El Nino’s guaranteed rains through spring,  an entrenched legislative culture of protections for agriculture and development, and a lake sitting today at 15.97 will make this blue beauty difficult to hold.

But for today, it is a beautiful new year. Happy 2024 to everyone and may we continue to to speak out at any cost and may we continue to shine the light. J &E

~The St. Lucie River Indian River Lagoon 

~Hell’s Gate, Sewall’s Point and Hutchinson Island where darker estuary waters collide with the incoming ocean

~St. Lucie Inlet at today’s Sailfish Point, Hutchinson Island 

~Boats fishing over the reef off of Peck’s Lake in the blue and beautiful Atlantic Ocean.
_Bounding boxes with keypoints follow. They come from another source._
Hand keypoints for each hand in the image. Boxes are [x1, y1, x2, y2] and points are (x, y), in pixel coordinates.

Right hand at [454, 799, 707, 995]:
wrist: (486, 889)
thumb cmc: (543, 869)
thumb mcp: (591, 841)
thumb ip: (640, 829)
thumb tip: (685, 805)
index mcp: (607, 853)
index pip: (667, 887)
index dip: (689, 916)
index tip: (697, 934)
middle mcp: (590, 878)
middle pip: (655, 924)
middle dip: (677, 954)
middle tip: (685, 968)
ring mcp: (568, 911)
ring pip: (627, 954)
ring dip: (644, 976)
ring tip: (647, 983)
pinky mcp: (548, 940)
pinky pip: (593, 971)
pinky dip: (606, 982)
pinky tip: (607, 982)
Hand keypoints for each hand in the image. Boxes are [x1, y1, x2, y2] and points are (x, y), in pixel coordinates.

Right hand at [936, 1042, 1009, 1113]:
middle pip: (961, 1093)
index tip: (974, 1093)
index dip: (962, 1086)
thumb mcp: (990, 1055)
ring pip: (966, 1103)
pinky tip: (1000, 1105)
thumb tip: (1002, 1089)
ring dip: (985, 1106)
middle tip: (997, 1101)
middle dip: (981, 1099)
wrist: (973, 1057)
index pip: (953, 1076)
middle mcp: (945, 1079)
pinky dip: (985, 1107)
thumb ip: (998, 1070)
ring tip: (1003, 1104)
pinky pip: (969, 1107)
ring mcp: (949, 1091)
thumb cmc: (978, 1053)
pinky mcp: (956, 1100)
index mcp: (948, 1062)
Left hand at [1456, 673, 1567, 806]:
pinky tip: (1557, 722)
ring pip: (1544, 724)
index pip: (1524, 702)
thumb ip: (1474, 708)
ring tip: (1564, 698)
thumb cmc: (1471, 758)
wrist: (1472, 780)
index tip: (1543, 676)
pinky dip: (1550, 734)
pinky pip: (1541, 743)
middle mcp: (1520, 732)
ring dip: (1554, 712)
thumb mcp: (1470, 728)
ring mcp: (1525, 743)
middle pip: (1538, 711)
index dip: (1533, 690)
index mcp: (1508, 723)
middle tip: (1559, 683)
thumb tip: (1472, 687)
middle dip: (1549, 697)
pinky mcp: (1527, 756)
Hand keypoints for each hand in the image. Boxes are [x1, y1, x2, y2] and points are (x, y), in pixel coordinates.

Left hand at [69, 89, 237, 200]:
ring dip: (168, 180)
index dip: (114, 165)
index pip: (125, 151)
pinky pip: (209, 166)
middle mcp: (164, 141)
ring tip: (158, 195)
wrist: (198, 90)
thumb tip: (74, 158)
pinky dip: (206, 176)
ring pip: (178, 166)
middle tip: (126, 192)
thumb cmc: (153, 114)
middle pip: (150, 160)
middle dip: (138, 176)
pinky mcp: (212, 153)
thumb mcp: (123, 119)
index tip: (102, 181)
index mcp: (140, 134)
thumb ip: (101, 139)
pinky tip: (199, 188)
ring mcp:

It is widely reported that only 3% of reefs have survived warming, pollution, and other stressors.

~Manatee Pocket bottom right -looking towards St. Lucie Inlet

~Rocky Point and St. Lucie Inlet State Park south of inlet. The once 700 acres of seagrass mostly bare. Like a plant in one’s yard it is dormant in winter but should not be absent

~The C-23 Canal divides St. Luice and Marin counties discharging into the St. Lucie River and is highly polluted from agriculture and development’s runoff. Reservoirs and stormwater treatment areas are underway by the ACOE and hoped to be completed by 2032.